--- start Extracted data ---

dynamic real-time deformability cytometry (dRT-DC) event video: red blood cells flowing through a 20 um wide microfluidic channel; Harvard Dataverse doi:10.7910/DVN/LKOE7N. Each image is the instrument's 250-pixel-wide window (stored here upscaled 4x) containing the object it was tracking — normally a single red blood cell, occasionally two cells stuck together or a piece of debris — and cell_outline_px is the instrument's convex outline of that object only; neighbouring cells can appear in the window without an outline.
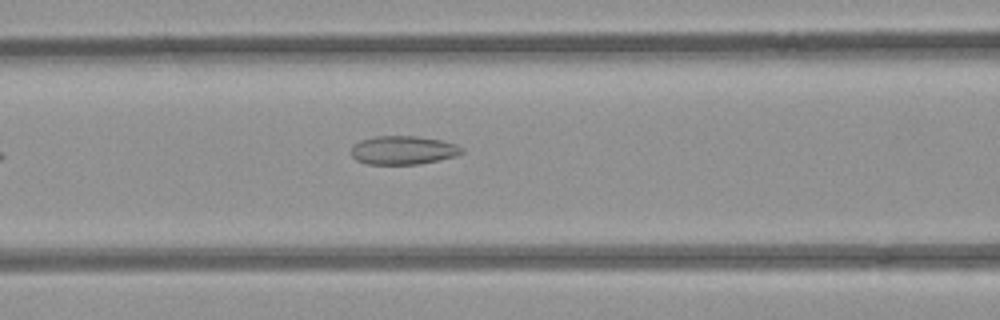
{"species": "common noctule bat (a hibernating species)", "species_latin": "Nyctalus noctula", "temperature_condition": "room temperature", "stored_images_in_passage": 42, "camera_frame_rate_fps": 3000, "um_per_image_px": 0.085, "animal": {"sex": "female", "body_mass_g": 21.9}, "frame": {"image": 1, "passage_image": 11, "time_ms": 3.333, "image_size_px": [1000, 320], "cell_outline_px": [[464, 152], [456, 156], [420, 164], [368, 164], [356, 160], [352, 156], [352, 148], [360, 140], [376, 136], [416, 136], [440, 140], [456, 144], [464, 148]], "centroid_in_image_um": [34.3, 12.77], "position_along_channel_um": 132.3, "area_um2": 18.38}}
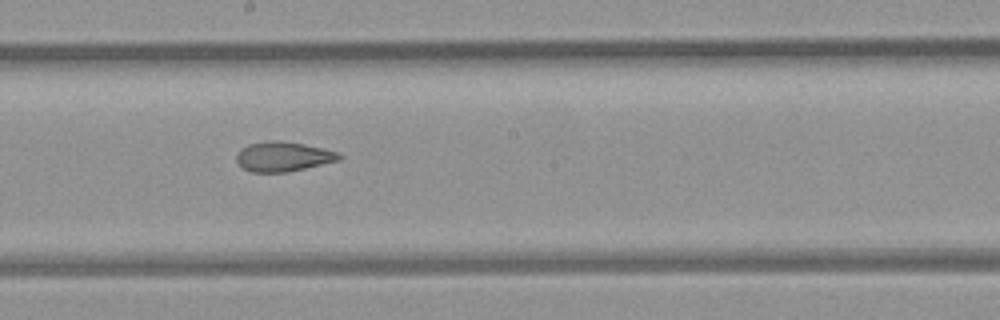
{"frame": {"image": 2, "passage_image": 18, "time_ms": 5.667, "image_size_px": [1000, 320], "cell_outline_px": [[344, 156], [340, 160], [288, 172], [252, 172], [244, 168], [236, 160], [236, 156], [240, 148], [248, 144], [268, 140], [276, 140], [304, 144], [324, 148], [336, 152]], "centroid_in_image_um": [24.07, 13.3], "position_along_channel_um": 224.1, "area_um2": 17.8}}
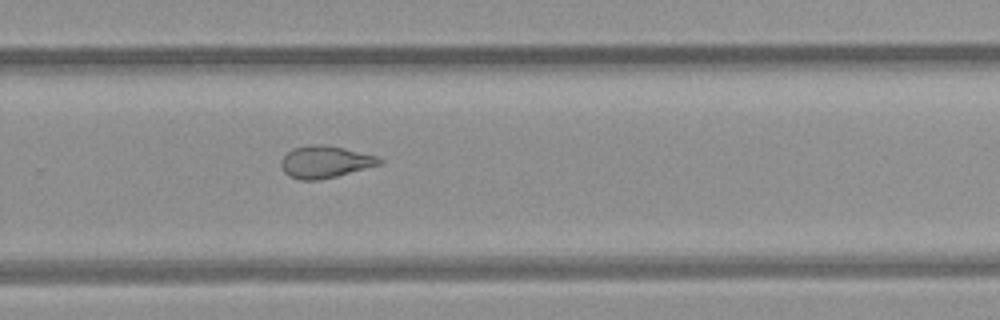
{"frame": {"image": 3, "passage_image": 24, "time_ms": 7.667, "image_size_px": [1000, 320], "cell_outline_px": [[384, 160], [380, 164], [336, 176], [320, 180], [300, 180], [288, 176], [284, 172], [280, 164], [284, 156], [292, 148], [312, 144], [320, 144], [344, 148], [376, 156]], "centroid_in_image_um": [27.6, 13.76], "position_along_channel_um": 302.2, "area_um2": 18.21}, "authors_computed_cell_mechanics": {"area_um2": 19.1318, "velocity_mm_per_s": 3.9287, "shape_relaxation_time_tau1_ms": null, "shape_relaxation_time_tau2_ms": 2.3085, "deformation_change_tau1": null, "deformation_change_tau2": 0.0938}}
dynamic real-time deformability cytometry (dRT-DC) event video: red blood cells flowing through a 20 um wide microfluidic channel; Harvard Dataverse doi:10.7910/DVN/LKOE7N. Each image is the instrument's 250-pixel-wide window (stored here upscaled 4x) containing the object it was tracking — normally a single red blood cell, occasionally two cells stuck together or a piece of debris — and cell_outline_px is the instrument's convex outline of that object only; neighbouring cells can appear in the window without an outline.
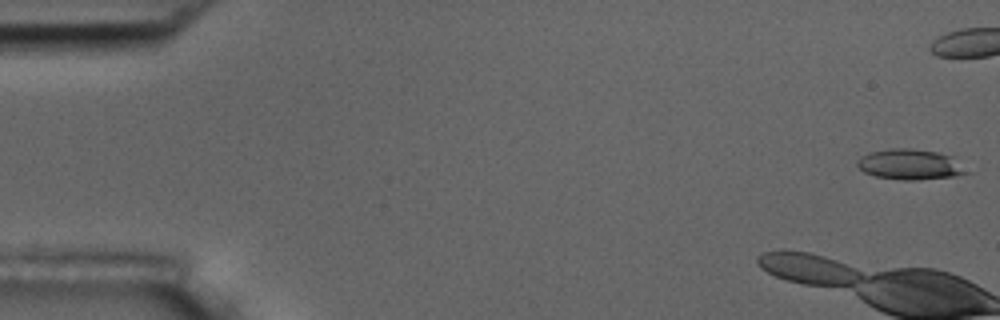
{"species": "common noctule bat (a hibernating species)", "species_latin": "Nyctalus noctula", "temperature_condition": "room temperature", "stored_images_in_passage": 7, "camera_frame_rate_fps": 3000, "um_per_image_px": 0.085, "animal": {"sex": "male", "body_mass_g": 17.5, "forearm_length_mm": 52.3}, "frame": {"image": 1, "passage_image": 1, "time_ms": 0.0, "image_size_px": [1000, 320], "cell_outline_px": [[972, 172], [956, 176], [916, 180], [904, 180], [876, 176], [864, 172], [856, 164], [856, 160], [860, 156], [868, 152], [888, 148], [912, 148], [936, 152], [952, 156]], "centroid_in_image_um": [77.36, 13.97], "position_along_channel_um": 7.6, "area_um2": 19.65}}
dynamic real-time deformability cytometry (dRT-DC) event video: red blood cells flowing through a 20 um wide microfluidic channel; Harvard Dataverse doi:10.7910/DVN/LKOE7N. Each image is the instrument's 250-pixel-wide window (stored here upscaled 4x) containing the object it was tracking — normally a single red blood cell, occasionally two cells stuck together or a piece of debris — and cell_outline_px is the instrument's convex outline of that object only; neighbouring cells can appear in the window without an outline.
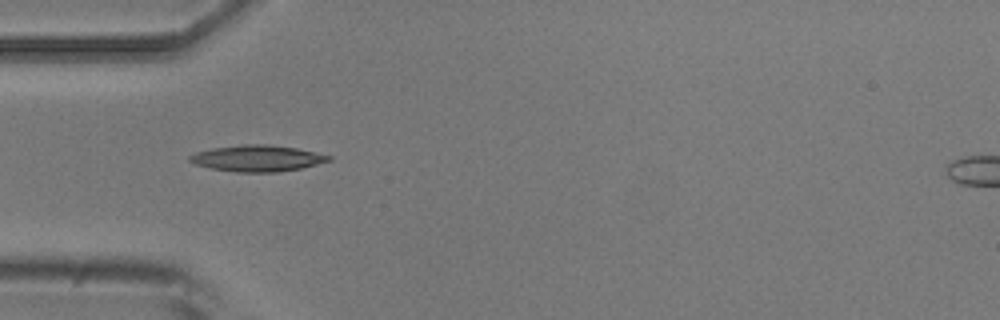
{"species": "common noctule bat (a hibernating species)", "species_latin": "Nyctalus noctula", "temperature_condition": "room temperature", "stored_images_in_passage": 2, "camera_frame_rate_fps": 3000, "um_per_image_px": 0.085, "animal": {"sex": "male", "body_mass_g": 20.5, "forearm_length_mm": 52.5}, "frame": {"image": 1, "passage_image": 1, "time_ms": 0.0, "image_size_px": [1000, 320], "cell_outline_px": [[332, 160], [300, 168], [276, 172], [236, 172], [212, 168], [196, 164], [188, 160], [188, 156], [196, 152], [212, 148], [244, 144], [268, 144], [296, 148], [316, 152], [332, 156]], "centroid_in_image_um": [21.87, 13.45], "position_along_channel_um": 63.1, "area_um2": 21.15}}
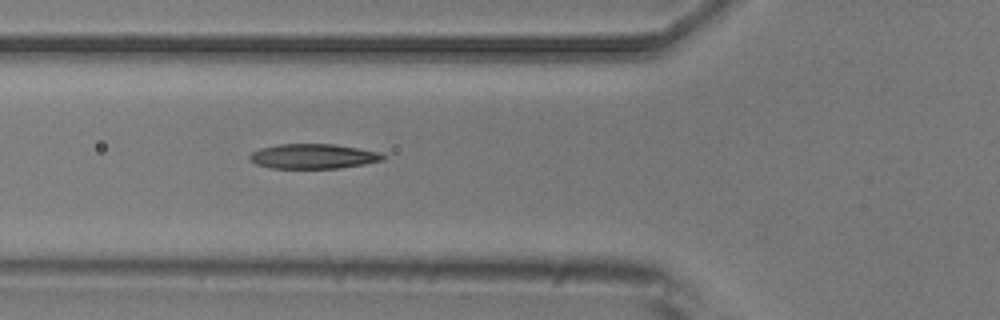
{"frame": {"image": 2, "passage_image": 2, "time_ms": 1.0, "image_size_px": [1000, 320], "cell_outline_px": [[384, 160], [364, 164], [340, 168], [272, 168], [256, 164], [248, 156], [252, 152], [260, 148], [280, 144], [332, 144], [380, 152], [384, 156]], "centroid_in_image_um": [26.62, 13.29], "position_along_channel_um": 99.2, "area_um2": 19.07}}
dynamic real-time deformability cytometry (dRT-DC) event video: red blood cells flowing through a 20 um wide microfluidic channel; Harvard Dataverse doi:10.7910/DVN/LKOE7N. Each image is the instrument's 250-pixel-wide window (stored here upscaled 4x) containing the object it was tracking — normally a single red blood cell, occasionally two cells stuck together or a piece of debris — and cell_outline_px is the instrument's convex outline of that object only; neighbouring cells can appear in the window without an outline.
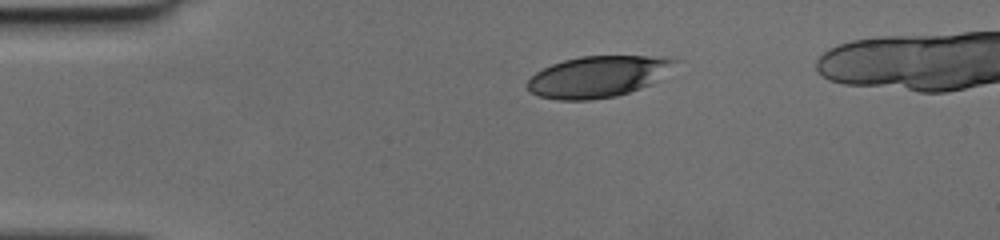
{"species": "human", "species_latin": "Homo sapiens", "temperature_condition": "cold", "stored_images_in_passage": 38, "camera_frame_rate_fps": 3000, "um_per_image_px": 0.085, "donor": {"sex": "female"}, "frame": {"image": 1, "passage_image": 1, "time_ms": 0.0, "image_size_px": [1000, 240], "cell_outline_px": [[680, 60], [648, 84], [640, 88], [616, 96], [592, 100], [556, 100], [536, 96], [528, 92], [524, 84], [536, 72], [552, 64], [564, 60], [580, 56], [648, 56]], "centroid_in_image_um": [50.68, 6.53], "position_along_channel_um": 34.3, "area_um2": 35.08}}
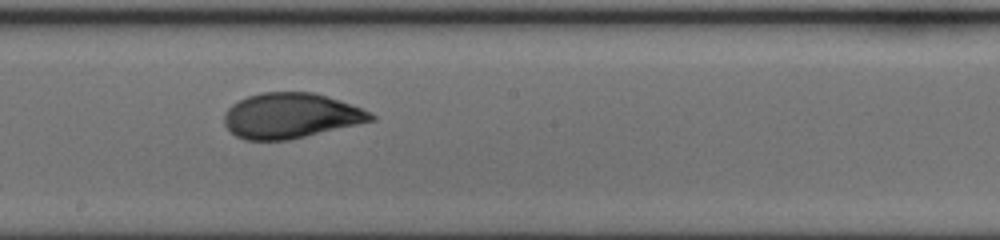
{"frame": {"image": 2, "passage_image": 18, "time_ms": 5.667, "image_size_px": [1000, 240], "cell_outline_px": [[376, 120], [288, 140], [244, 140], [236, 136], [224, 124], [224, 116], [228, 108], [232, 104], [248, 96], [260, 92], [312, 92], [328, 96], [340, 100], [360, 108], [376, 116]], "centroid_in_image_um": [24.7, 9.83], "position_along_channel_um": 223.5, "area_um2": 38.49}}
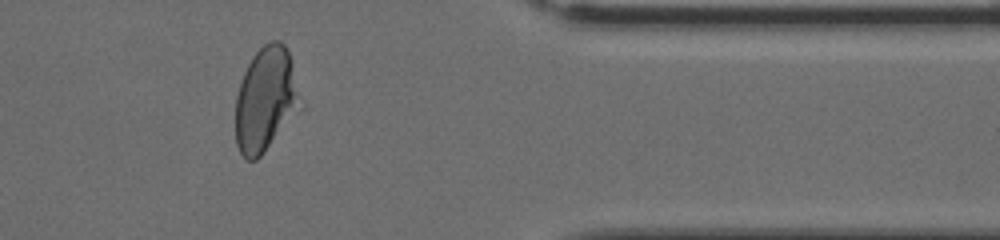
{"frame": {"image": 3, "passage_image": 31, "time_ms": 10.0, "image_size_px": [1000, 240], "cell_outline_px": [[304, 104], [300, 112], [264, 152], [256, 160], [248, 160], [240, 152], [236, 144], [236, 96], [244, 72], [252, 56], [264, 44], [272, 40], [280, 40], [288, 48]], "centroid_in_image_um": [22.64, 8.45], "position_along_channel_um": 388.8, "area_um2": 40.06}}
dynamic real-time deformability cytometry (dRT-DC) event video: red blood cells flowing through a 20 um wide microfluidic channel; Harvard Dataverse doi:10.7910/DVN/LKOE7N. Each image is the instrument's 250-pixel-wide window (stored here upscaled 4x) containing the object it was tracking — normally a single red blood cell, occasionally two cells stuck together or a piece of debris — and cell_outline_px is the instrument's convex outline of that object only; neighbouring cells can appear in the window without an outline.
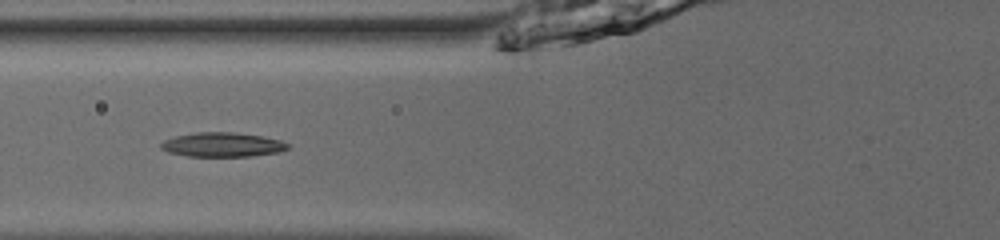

--- end Extracted data ---

Problem description »
Omit the images and transcribe all of the records above word for word.

Reply »
dynamic real-time deformability cytometry (dRT-DC) event video: red blood cells flowing through a 20 um wide microfluidic channel; Harvard Dataverse doi:10.7910/DVN/LKOE7N. Each image is the instrument's 250-pixel-wide window (stored here upscaled 4x) containing the object it was tracking — normally a single red blood cell, occasionally two cells stuck together or a piece of debris — and cell_outline_px is the instrument's convex outline of that object only; neighbouring cells can appear in the window without an outline.
{"species": "common noctule bat (a hibernating species)", "species_latin": "Nyctalus noctula", "temperature_condition": "room temperature", "stored_images_in_passage": 42, "camera_frame_rate_fps": 3000, "um_per_image_px": 0.085, "animal": {"sex": "female", "body_mass_g": 21.9}, "frame": {"image": 1, "passage_image": 11, "time_ms": 3.333, "image_size_px": [1000, 320], "cell_outline_px": [[464, 152], [456, 156], [420, 164], [368, 164], [356, 160], [352, 156], [352, 148], [360, 140], [376, 136], [416, 136], [440, 140], [456, 144], [464, 148]], "centroid_in_image_um": [34.3, 12.77], "position_along_channel_um": 132.3, "area_um2": 18.38}}
{"frame": {"image": 2, "passage_image": 18, "time_ms": 5.667, "image_size_px": [1000, 320], "cell_outline_px": [[344, 156], [340, 160], [288, 172], [252, 172], [244, 168], [236, 160], [236, 156], [240, 148], [248, 144], [268, 140], [276, 140], [304, 144], [324, 148], [336, 152]], "centroid_in_image_um": [24.07, 13.3], "position_along_channel_um": 224.1, "area_um2": 17.8}}
{"frame": {"image": 3, "passage_image": 24, "time_ms": 7.667, "image_size_px": [1000, 320], "cell_outline_px": [[384, 160], [380, 164], [336, 176], [320, 180], [300, 180], [288, 176], [284, 172], [280, 164], [284, 156], [292, 148], [312, 144], [320, 144], [344, 148], [376, 156]], "centroid_in_image_um": [27.6, 13.76], "position_along_channel_um": 302.2, "area_um2": 18.21}, "authors_computed_cell_mechanics": {"area_um2": 19.1318, "velocity_mm_per_s": 3.9287, "shape_relaxation_time_tau1_ms": null, "shape_relaxation_time_tau2_ms": 2.3085, "deformation_change_tau1": null, "deformation_change_tau2": 0.0938}}
dynamic real-time deformability cytometry (dRT-DC) event video: red blood cells flowing through a 20 um wide microfluidic channel; Harvard Dataverse doi:10.7910/DVN/LKOE7N. Each image is the instrument's 250-pixel-wide window (stored here upscaled 4x) containing the object it was tracking — normally a single red blood cell, occasionally two cells stuck together or a piece of debris — and cell_outline_px is the instrument's convex outline of that object only; neighbouring cells can appear in the window without an outline.
{"species": "common noctule bat (a hibernating species)", "species_latin": "Nyctalus noctula", "temperature_condition": "room temperature", "stored_images_in_passage": 7, "camera_frame_rate_fps": 3000, "um_per_image_px": 0.085, "animal": {"sex": "male", "body_mass_g": 17.5, "forearm_length_mm": 52.3}, "frame": {"image": 1, "passage_image": 1, "time_ms": 0.0, "image_size_px": [1000, 320], "cell_outline_px": [[972, 172], [956, 176], [916, 180], [904, 180], [876, 176], [864, 172], [856, 164], [856, 160], [860, 156], [868, 152], [888, 148], [912, 148], [936, 152], [952, 156]], "centroid_in_image_um": [77.36, 13.97], "position_along_channel_um": 7.6, "area_um2": 19.65}}
dynamic real-time deformability cytometry (dRT-DC) event video: red blood cells flowing through a 20 um wide microfluidic channel; Harvard Dataverse doi:10.7910/DVN/LKOE7N. Each image is the instrument's 250-pixel-wide window (stored here upscaled 4x) containing the object it was tracking — normally a single red blood cell, occasionally two cells stuck together or a piece of debris — and cell_outline_px is the instrument's convex outline of that object only; neighbouring cells can appear in the window without an outline.
{"species": "common noctule bat (a hibernating species)", "species_latin": "Nyctalus noctula", "temperature_condition": "room temperature", "stored_images_in_passage": 2, "camera_frame_rate_fps": 3000, "um_per_image_px": 0.085, "animal": {"sex": "male", "body_mass_g": 20.5, "forearm_length_mm": 52.5}, "frame": {"image": 1, "passage_image": 1, "time_ms": 0.0, "image_size_px": [1000, 320], "cell_outline_px": [[332, 160], [300, 168], [276, 172], [236, 172], [212, 168], [196, 164], [188, 160], [188, 156], [196, 152], [212, 148], [244, 144], [268, 144], [296, 148], [316, 152], [332, 156]], "centroid_in_image_um": [21.87, 13.45], "position_along_channel_um": 63.1, "area_um2": 21.15}}
{"frame": {"image": 2, "passage_image": 2, "time_ms": 1.0, "image_size_px": [1000, 320], "cell_outline_px": [[384, 160], [364, 164], [340, 168], [272, 168], [256, 164], [248, 156], [252, 152], [260, 148], [280, 144], [332, 144], [380, 152], [384, 156]], "centroid_in_image_um": [26.62, 13.29], "position_along_channel_um": 99.2, "area_um2": 19.07}}
dynamic real-time deformability cytometry (dRT-DC) event video: red blood cells flowing through a 20 um wide microfluidic channel; Harvard Dataverse doi:10.7910/DVN/LKOE7N. Each image is the instrument's 250-pixel-wide window (stored here upscaled 4x) containing the object it was tracking — normally a single red blood cell, occasionally two cells stuck together or a piece of debris — and cell_outline_px is the instrument's convex outline of that object only; neighbouring cells can appear in the window without an outline.
{"species": "human", "species_latin": "Homo sapiens", "temperature_condition": "cold", "stored_images_in_passage": 38, "camera_frame_rate_fps": 3000, "um_per_image_px": 0.085, "donor": {"sex": "female"}, "frame": {"image": 1, "passage_image": 1, "time_ms": 0.0, "image_size_px": [1000, 240], "cell_outline_px": [[680, 60], [648, 84], [640, 88], [616, 96], [592, 100], [556, 100], [536, 96], [528, 92], [524, 84], [536, 72], [552, 64], [564, 60], [580, 56], [648, 56]], "centroid_in_image_um": [50.68, 6.53], "position_along_channel_um": 34.3, "area_um2": 35.08}}
{"frame": {"image": 2, "passage_image": 18, "time_ms": 5.667, "image_size_px": [1000, 240], "cell_outline_px": [[376, 120], [288, 140], [244, 140], [236, 136], [224, 124], [224, 116], [228, 108], [232, 104], [248, 96], [260, 92], [312, 92], [328, 96], [340, 100], [360, 108], [376, 116]], "centroid_in_image_um": [24.7, 9.83], "position_along_channel_um": 223.5, "area_um2": 38.49}}
{"frame": {"image": 3, "passage_image": 31, "time_ms": 10.0, "image_size_px": [1000, 240], "cell_outline_px": [[304, 104], [300, 112], [264, 152], [256, 160], [248, 160], [240, 152], [236, 144], [236, 96], [244, 72], [252, 56], [264, 44], [272, 40], [280, 40], [288, 48]], "centroid_in_image_um": [22.64, 8.45], "position_along_channel_um": 388.8, "area_um2": 40.06}}
dynamic real-time deformability cytometry (dRT-DC) event video: red blood cells flowing through a 20 um wide microfluidic channel; Harvard Dataverse doi:10.7910/DVN/LKOE7N. Each image is the instrument's 250-pixel-wide window (stored here upscaled 4x) containing the object it was tracking — normally a single red blood cell, occasionally two cells stuck together or a piece of debris — and cell_outline_px is the instrument's convex outline of that object only; neighbouring cells can appear in the window without an outline.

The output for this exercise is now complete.